= Beginning of Section =
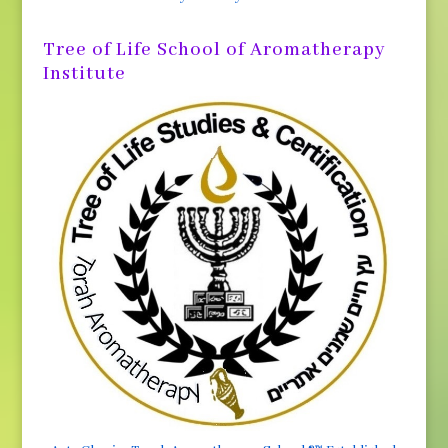
Tree of Life School of Aromatherapy
Institute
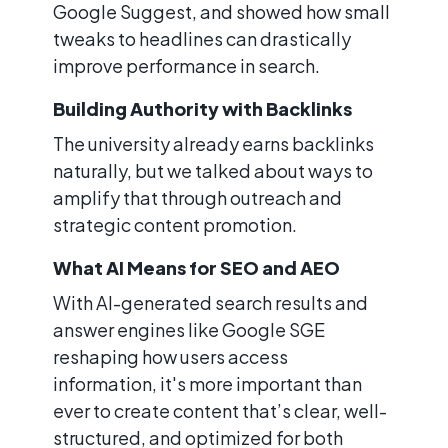
Google Suggest, and showed how small
tweaks to headlines can drastically
improve performance in search.
Building Authority with Backlinks
The university already earns backlinks
naturally, but we talked about ways to
amplify that through outreach and
strategic content promotion.
What AI Means for SEO and AEO
With AI-generated search results and
answer engines like Google SGE
reshaping how users access
information, it's more important than
ever to create content that’s clear, well-
structured, and optimized for both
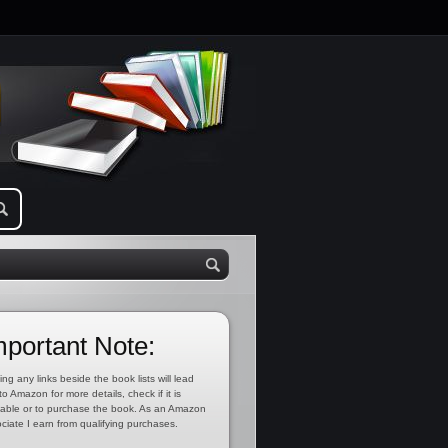
mportant Note:
ing any links beside the book lists will lead
to Amazon for more details, check if it is
lable or to purchase the book. As an Amazon
ciate I earn from qualifying purchases.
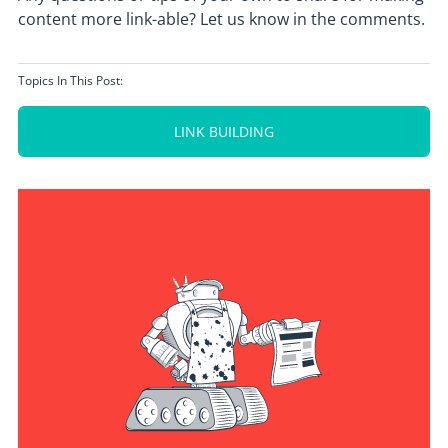
content more link-able? Let us know in the comments.
Topics In This Post:
LINK BUILDING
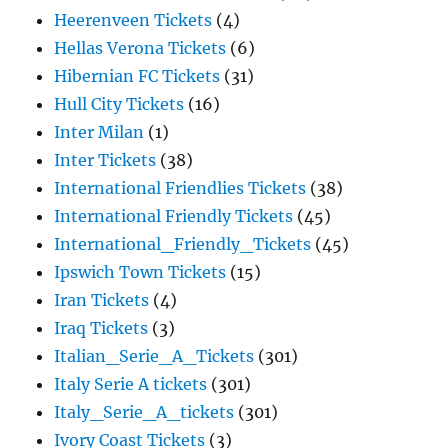
Heerenveen Tickets
(4)
Hellas Verona Tickets
(6)
Hibernian FC Tickets
(31)
Hull City Tickets
(16)
Inter Milan
(1)
Inter Tickets
(38)
International Friendlies Tickets
(38)
International Friendly Tickets
(45)
International_Friendly_Tickets
(45)
Ipswich Town Tickets
(15)
Iran Tickets
(4)
Iraq Tickets
(3)
Italian_Serie_A_Tickets
(301)
Italy Serie A tickets
(301)
Italy_Serie_A_tickets
(301)
Ivory Coast Tickets
(3)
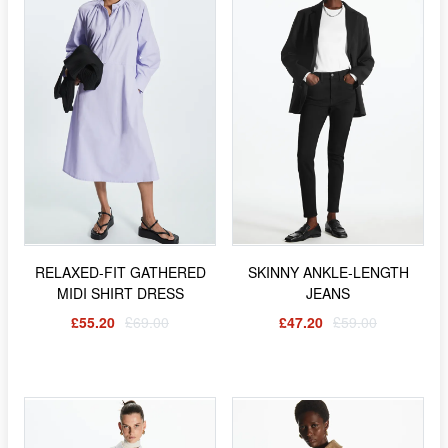
RELAXED-FIT GATHERED
SKINNY ANKLE-LENGTH
MIDI SHIRT DRESS
JEANS
£55.20
£69.00
£47.20
£59.00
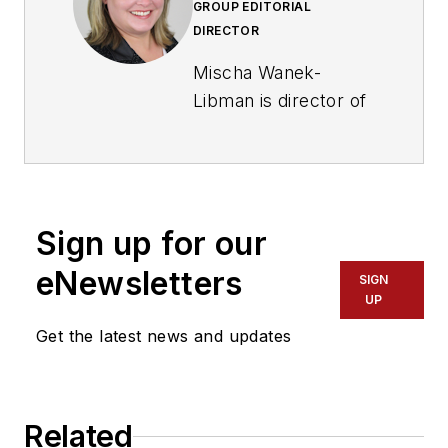
GROUP EDITORIAL
DIRECTOR
Mischa Wanek-
Libman is director of
communications with
Transdev North
America. She has
more than 20 years
Sign up for our
of experience
working in the
eNewsletters
SIGN
transportation
UP
industry covering
Get the latest news and updates
construction
projects, engineering
challenges, transit
Related
and rail operations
= End of Section =
- **WORK REQUIRED**:
The lines you need are those containing "that"; find them in the records and copy them.

- **OUTPUT OF THE TASK**:
amplify that through outreach and
ever to create content that’s clear, well-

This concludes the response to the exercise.